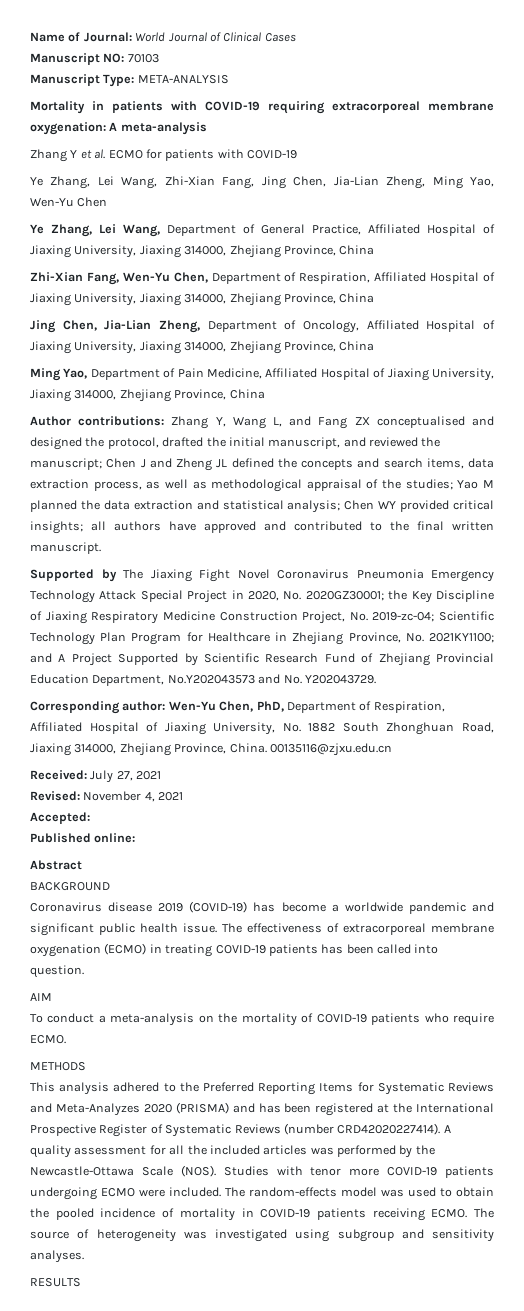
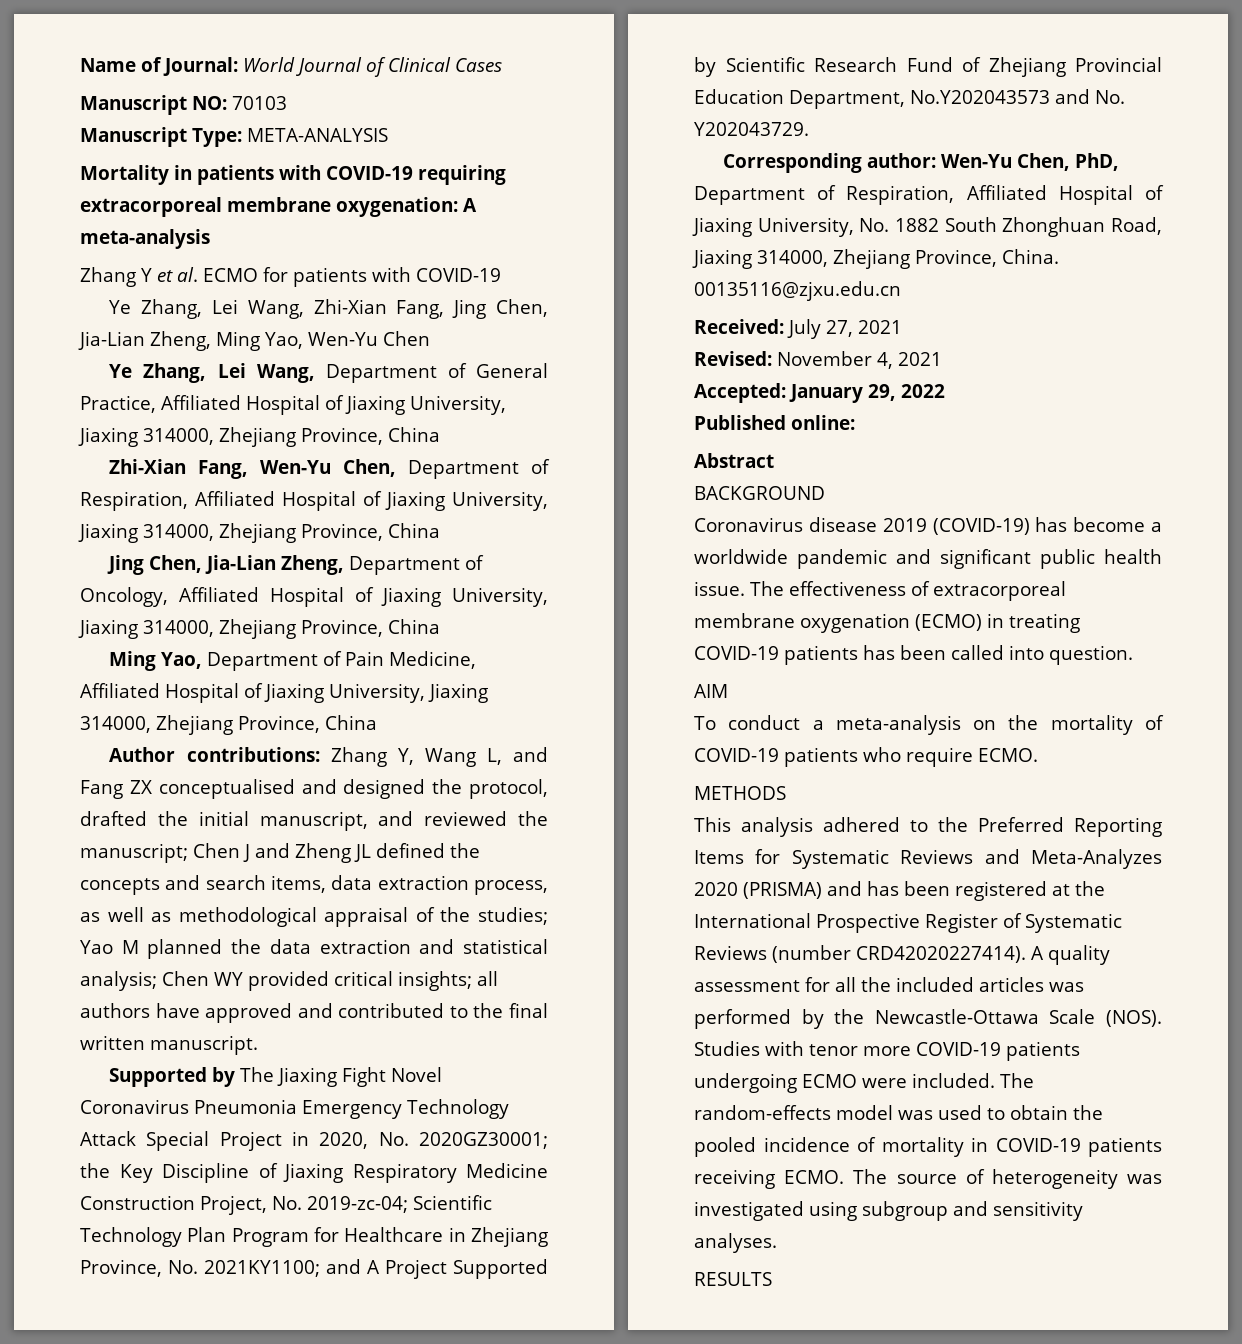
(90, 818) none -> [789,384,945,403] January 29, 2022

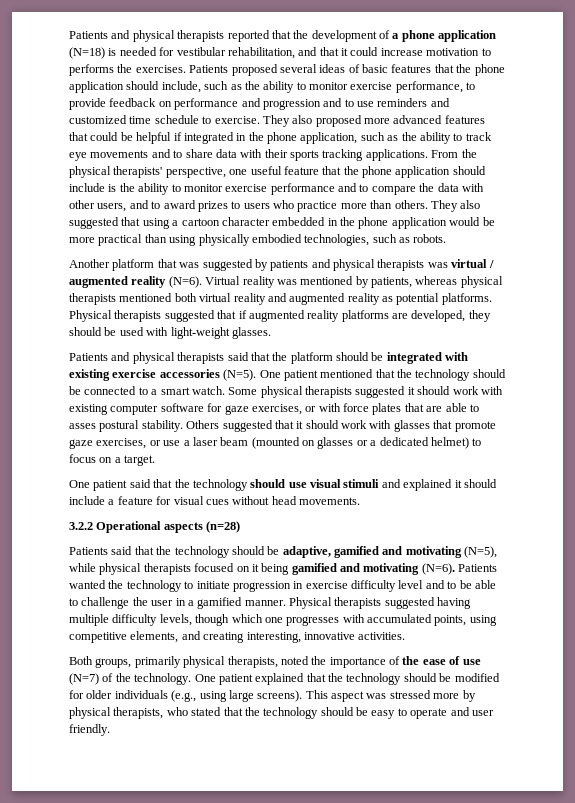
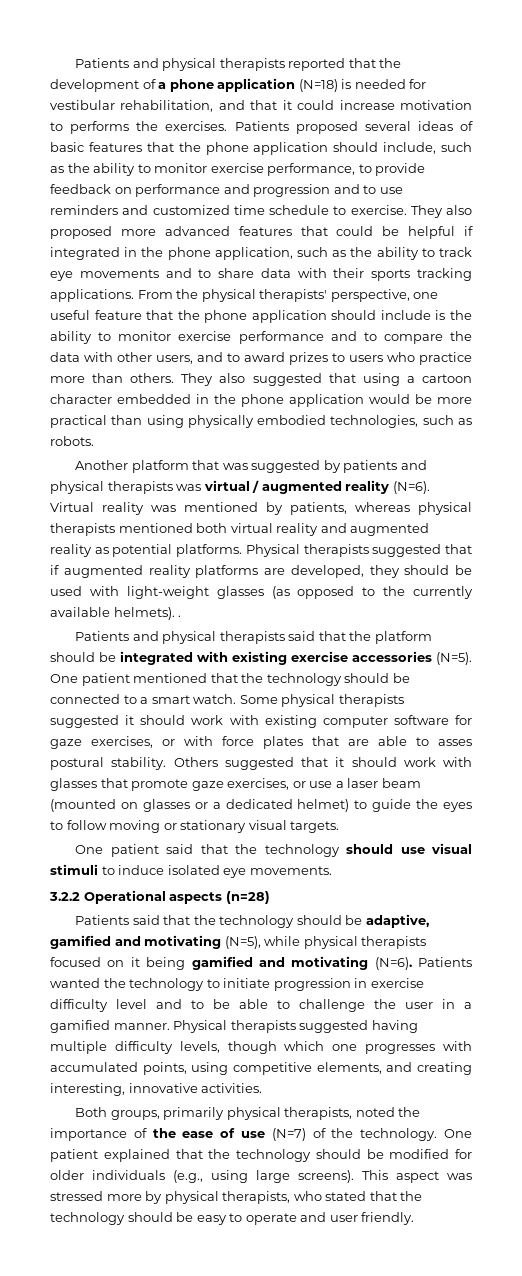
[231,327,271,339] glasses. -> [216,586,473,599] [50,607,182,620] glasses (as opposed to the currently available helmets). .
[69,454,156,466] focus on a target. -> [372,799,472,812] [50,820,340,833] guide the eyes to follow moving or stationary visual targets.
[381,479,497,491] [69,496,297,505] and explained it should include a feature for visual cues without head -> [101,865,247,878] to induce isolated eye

****************

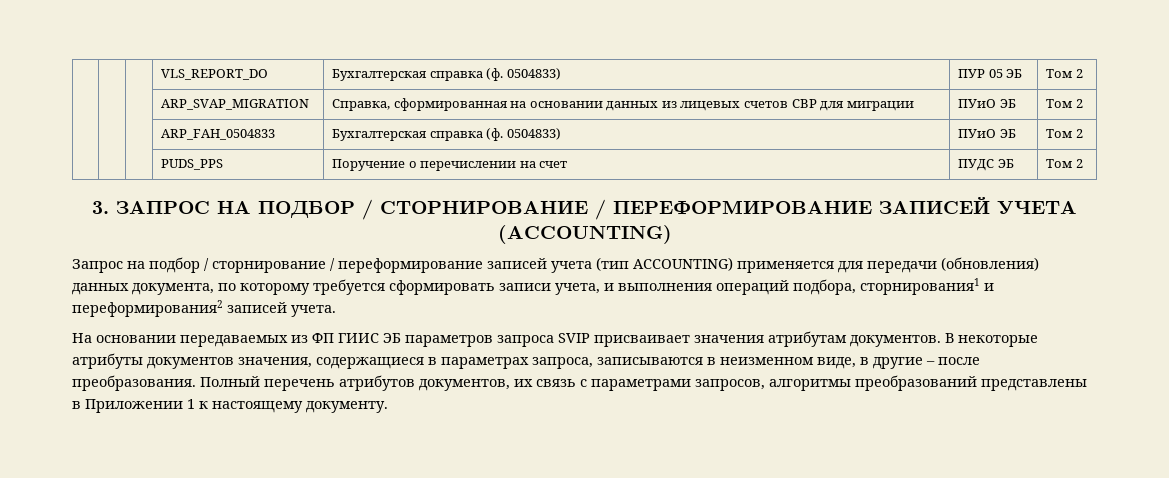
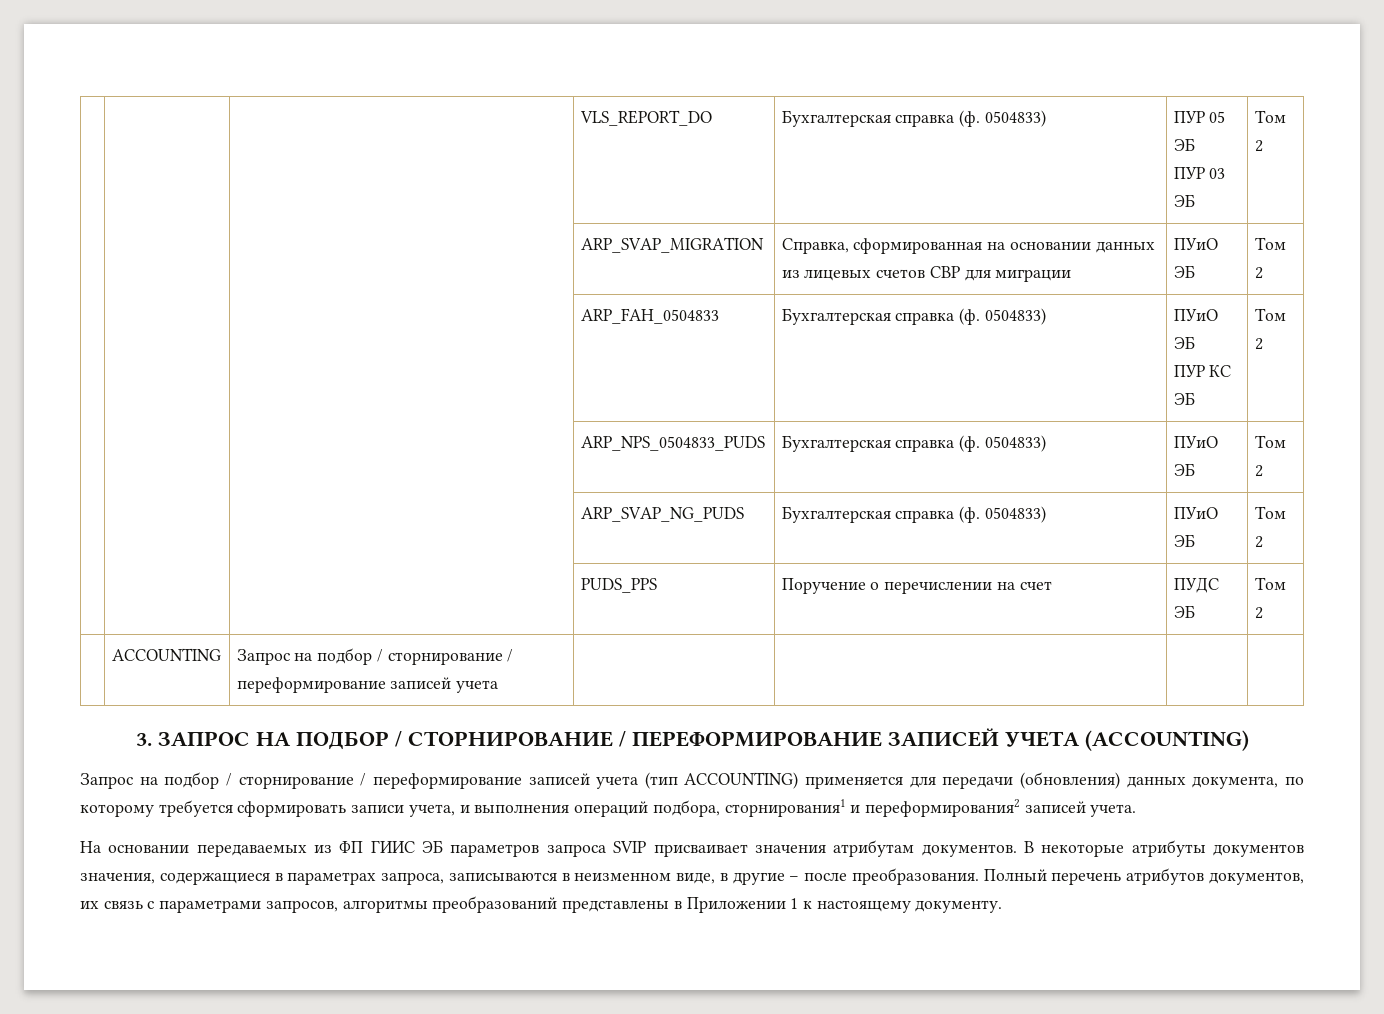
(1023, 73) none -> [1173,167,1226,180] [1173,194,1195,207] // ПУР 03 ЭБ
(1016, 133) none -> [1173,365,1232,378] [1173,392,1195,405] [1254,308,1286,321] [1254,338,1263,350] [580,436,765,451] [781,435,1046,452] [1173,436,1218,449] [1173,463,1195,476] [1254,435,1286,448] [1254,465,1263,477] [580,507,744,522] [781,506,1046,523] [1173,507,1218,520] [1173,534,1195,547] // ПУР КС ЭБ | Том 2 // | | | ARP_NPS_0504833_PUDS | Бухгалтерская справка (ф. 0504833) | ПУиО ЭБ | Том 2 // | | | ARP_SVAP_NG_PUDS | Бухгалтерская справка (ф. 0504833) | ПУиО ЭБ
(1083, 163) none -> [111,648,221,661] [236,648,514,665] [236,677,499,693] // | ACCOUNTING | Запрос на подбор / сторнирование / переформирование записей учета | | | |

****************

#### Work to complete
Copy needed, without pictures: the lines of the listing above from the line containing "(90, 818) none" up to and including the line containing "[381,479,497,491] [69,496,297,505] and", set down exactly.

#### Reply to the exercise
(90, 818) none -> [789,384,945,403] January 29, 2022

[231,327,271,339] glasses. -> [216,586,473,599] [50,607,182,620] glasses (as opposed to the currently available helmets). .
[69,454,156,466] focus on a target. -> [372,799,472,812] [50,820,340,833] guide the eyes to follow moving or stationary visual targets.
[381,479,497,491] [69,496,297,505] and explained it should include a feature for visual cues without head -> [101,865,247,878] to induce isolated eye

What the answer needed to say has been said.